What to produce:
Copy each line containing the word "χρονοτριβής" from the records that follow, please.

Extracted information:
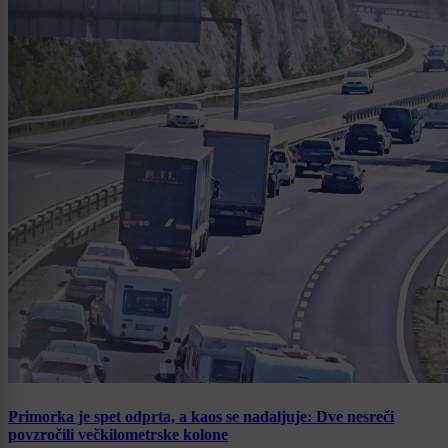
Primorka je spet odprta, a kaos se nadaljuje: Dve nesreči
povzročili večkilometrske kolone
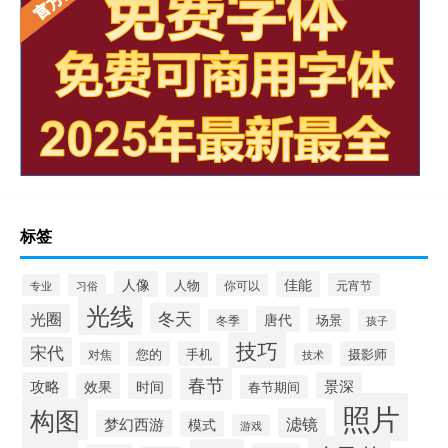
标签
人像
佳能
人物
元宵节
专业
习俗
你可以
光线
冬天
光圈
唐代
场景
冬季
孩子
技巧
宋代
您的
手机
摄影师
对焦
技术
春节
攻略
景深
效果
时间
春节期间
照片
构图
滤镜
梦幻西游
模式
游戏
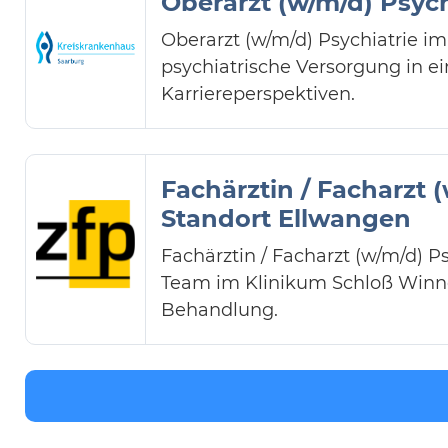
Oberarzt (w/m/d) Psych
Oberarzt (w/m/d) Psychiatrie im
psychiatrische Versorgung in ei
Karriereperspektiven.
Fachärztin / Facharzt 
Standort Ellwangen
Fachärztin / Facharzt (w/m/d) P
Team im Klinikum Schloß Winn
Behandlung.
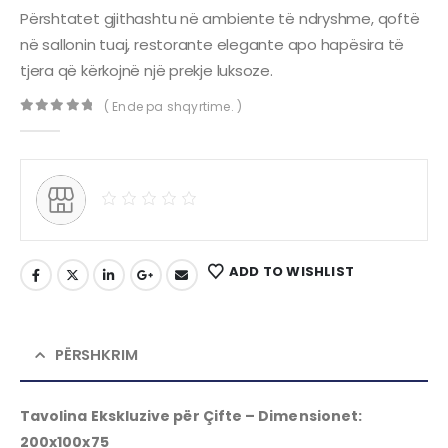
Përshtatet gjithashtu në ambiente të ndryshme, qoftë
në sallonin tuaj, restorante elegante apo hapësira të
tjera që kërkojnë një prekje luksoze.
( Ende pa shqyrtime. )
0
out of 5
ADD TO WISHLIST
PËRSHKRIM
Tavolina Ekskluzive për Çifte – Dimensionet:
200x100x75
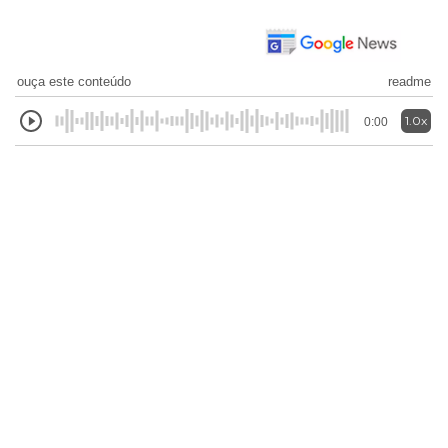
ouça este conteúdo
readme
1.0x
0:00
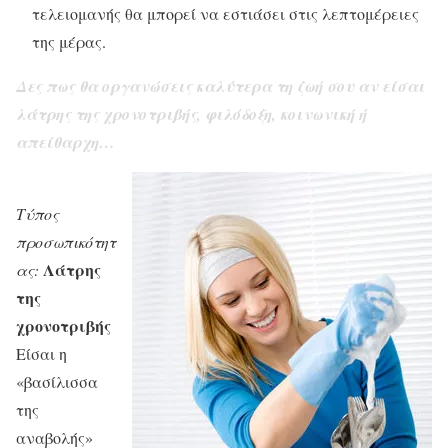
τελειομανής θα μπορεί να εστιάσει στις λεπτομέρειες
της μέρας.
Δες πως θα οργανώσεις καλύτερα τη ζωή σου αν είσαι
λάτρης της χρονοτριβής, φιλόδοξη, κοινωνική ή
απείθαρχη…
Τύπος
προσωπικότητ
Λάτρης
ας:
της
χρονοτριβής
Είσαι η
«βασίλισσα
της
αναβολής»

Solution to this exercise:
λάτρης της χρονοτριβής, φιλόδοξη, κοινωνική ή
χρονοτριβής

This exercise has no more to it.